Keypoints
- Guardio Labs found a zero-day RCE in Opera’s My Flow feature that lets an attacker execute files on the host OS via a built-in extension.
- The built-in extension (Opera Touch Background) exposes handlers such as OPEN_FILE, DOWNLOAD_FILE, and SEND_FILE that call native APIs (opr.operaTouchPrivate.openFile) and write to ~/Downloads/MyFlow.
- An attacker-controlled extension can use DeclarativeNetRequest to swap flow.opera.com script resources, but production CSP/SRI normally block such injection.
- Historical/forgotten pages on flow.opera.com lacking CSP/SRI allowed script injection, enabling access to the high-permission extension from attacker-controlled code.
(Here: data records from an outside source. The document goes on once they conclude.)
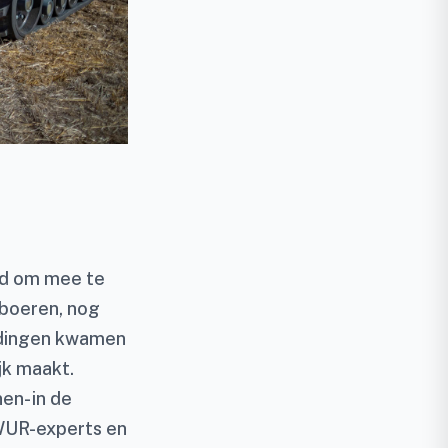
gd om mee te
 boeren, nog
ldingen kwamen
jk maakt.
en- in de
 WUR-experts en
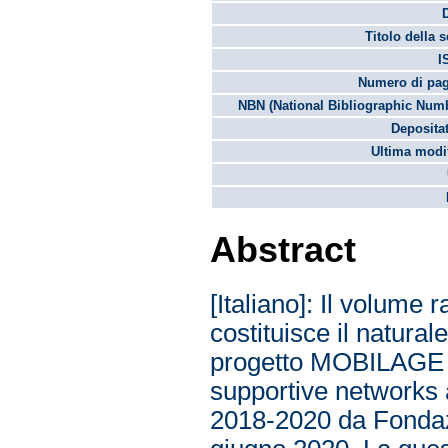
Titolo della s
I
Numero di pag
NBN (National Bibliographic Numb
Depositat
Ultima modif
Abstract
[Italiano]: Il volume 
costituisce il natura
progetto MOBILAGE – 
supportive networks a
2018-2020 da Fondaz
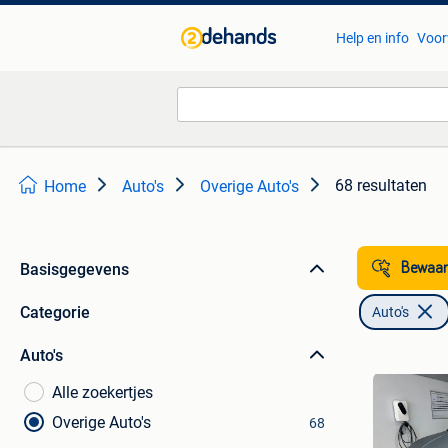
Help en info
Voor
68 resultaten
Home
Auto's
Overige Auto's
Basisgegevens
Bewaar
Categorie
Auto's
Auto's
Alle zoekertjes
Overige Auto's
68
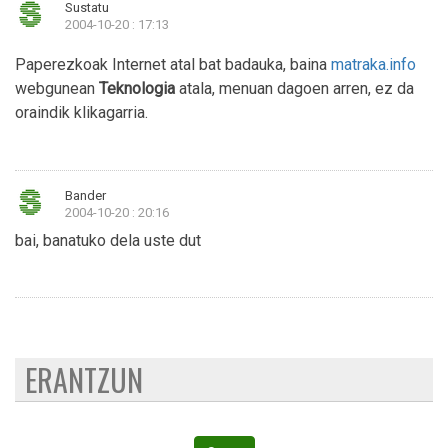
Sustatu
2004-10-20 : 17:13
Paperezkoak Internet atal bat badauka, baina
matraka.info
webgunean
Teknologia
atala, menuan dagoen arren, ez da
oraindik klikagarria.
Bander
2004-10-20 : 20:16
bai, banatuko dela uste dut
ERANTZUN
- Attack flow: install malicious extension → open vulnerable flow.opera.com asset → simulate device pairing via flow API (/v1/devices, GET_PAIRING_TOKEN, /v1/connect-devices) → use SEND_FILE to create payload locally → trigger OPEN_FILE (requires a user click) to execute.
- Resulting exploit achieves near-instant cross-platform execution; Opera removed the insecure assets after disclosure.
MITRE Techniques
- [T1176] Browser Extensions – Abused extension permissions (DeclarativeNetRequest) to alter requests and inject code into flow.opera.com pages: ‘we can switch it to fetch our own crafted file with a simple rule.’
- [T1105] Ingress Tool Transfer – Downloaded/created arbitrary files on the host using handlers like DOWNLOAD_FILE and SEND_FILE: ‘this.downloadFile(…), this.sendFile(…, data.content, … )’.
- [T1059.007] Command and Scripting Interpreter: JavaScript – Injected and executed JavaScript in the page context to drive the extension and My Flow handlers; vulnerable historical page showed a script tag without integrity: ”.
- [T1203] Exploitation for Client Execution – Leveraged a forgotten Opera-hosted page lacking CSP/SRI to run attacker-controlled code in the opera.com context and reach powerful extension APIs: ‘an unsafe, forgotten, vulnerable to code injection asset’.
- [T1204.002] User Execution: Malicious Link/Click – OPEN_FILE required a click event to execute the local file, shifting the chain to a one-click scenario: ‘triggering the OPEN_FILE operation requires a click event’.
Indicators of Compromise
- [Domain] Opera My Flow domains used in the exploit – flow.opera.com, flow.operacdn.com (and flow.op-test.net referenced in manifest).
- [File / Script] Script assets and local download folder – ext/v1/scripts-1633701575733.js, ext/v1/scripts-1673951285900.js, and files written to ~/Downloads/MyFlow/.
- [API Endpoints] Flow API endpoints used to simulate pairing and transfer – /v1/devices, /v1/connect-devices, and flow.opera.com/v1/connect-devices.
- [Extension Name / Handler] Built-in extension and exposed handlers – ‘Opera Touch Background’ (built-in extension) with handlers OPEN_FILE, DOWNLOAD_FILE, SEND_FILE (seen in port.onMessage listener).
Guardio Labs’ technical procedure focused on abusing Opera’s built-in My Flow extension (Opera Touch Background), which declares externally_connectable for flow.opera.com and exposes high-privilege handlers such as OPEN_FILE, DOWNLOAD_FILE, and SEND_FILE that invoke native APIs (e.g., opr.operaTouchPrivate.openFile) and store/download files into ~/Downloads/MyFlow. Because those extension handlers are accessible from pages under Opera-controlled domains, attacker-controlled script running in that domain can call the handlers to create arbitrary files on disk and request their execution.
To get code executing in the Opera-controlled context despite production CSP and SRI protections, the researchers located archived/forgotten flow.opera.com pages lacking CSP/SRI. A malicious (or maliciously-updated) Chrome-style extension with DeclarativeNetRequest permission can replace requested script resources or open the vulnerable page to inject JavaScript. The extension then simulates a My Flow pairing (POST /v1/devices to get DEVICE ID and TOKEN, GET_PAIRING_TOKEN for QR value, and POST to /v1/connect-devices to pair), and uses SEND_FILE to save a crafted blob to the MyFlow download folder, avoiding complex encryption steps by directly creating the payload file.
Finally, the exploit triggers the OPEN_FILE handler to execute the payload; Opera enforces that OPEN_FILE must be triggered from a click event, so the chain requires a single user click (one-click execution). The combined technique—extension-driven request manipulation, exploitation of legacy Opera-hosted assets without CSP/SRI, use of high-privilege built-in extension handlers to write files, and a click-gated native open—enables near-instant cross-platform execution. Opera removed the insecure assets after disclosure.